EXERCISE DIRECTIONS: Below, render the lines of the records from the one containing "written like **12:28**" through the end of the records, inclusive, as a Markdown table with the columns "No." and "Text". Number the rows in the "No." column, skip blank lines, and leave the pictures out of the table.

--- Begin MATERIALS PROVIDED ---

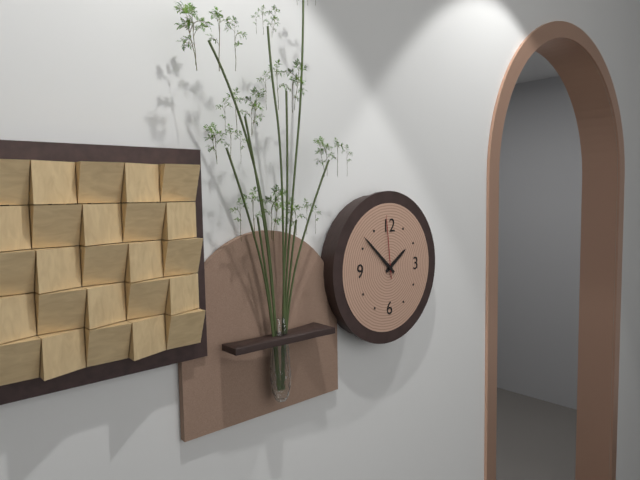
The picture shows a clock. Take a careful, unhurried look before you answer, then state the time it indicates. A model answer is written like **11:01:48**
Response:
**1:52:59**
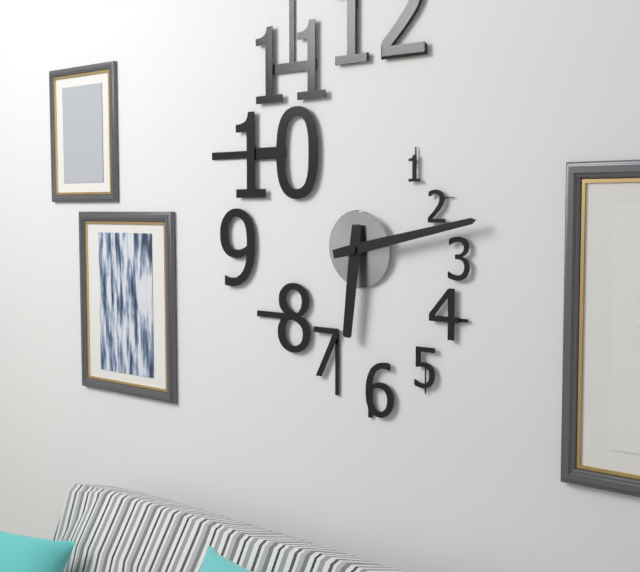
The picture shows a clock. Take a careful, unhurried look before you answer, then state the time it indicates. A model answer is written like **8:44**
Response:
**6:13**
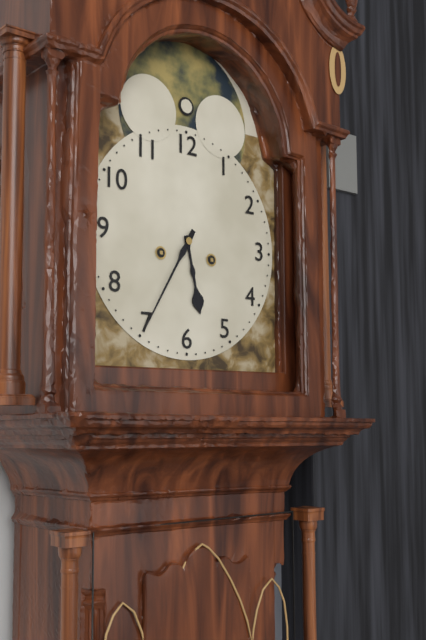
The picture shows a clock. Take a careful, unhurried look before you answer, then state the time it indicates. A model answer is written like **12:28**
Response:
**5:35**
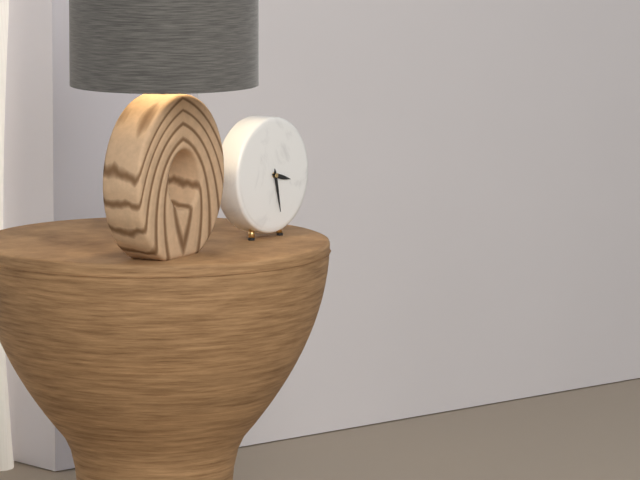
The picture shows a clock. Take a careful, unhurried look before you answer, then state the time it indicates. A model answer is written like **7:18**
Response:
**3:28**
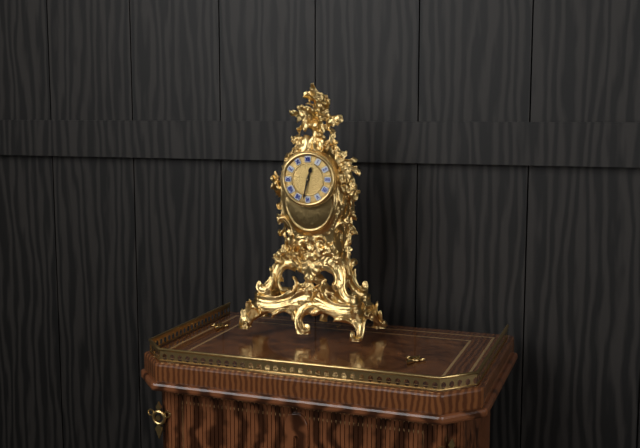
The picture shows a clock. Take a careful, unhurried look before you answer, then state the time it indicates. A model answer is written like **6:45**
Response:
**12:32**
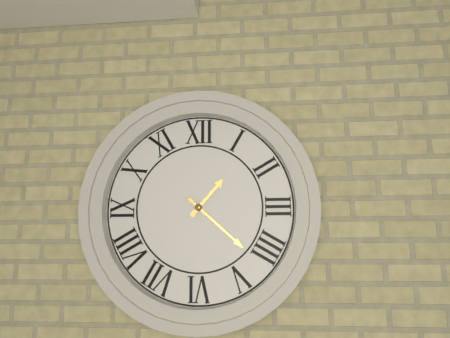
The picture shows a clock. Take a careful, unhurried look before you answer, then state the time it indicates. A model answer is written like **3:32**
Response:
**1:22**
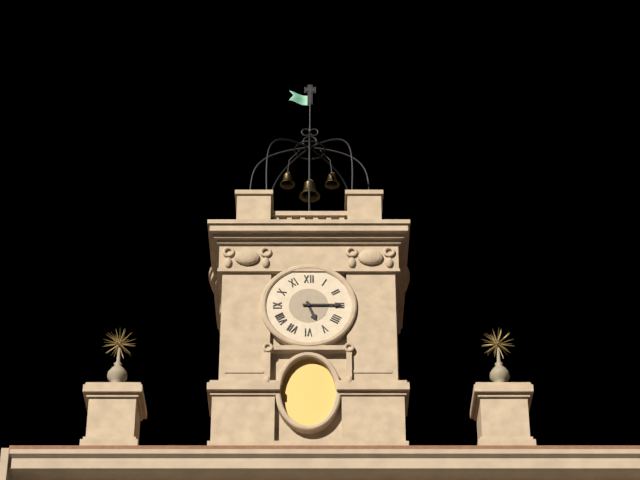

--- End MATERIALS PROVIDED ---

OUTPUT:
| No. | Text |
|---|---|
| 1 | The picture shows a clock. Take a careful, unhurried look before you answer, then state the time it indicates. A model answer is written like **12:28** |
| 2 | Response: |
| 3 | **5:35** |
| 4 | The picture shows a clock. Take a careful, unhurried look before you answer, then state the time it indicates. A model answer is written like **7:18** |
| 5 | Response: |
| 6 | **3:28** |
| 7 | The picture shows a clock. Take a careful, unhurried look before you answer, then state the time it indicates. A model answer is written like **6:45** |
| 8 | Response: |
| 9 | **12:32** |
| 10 | The picture shows a clock. Take a careful, unhurried look before you answer, then state the time it indicates. A model answer is written like **3:32** |
| 11 | Response: |
| 12 | **1:22** |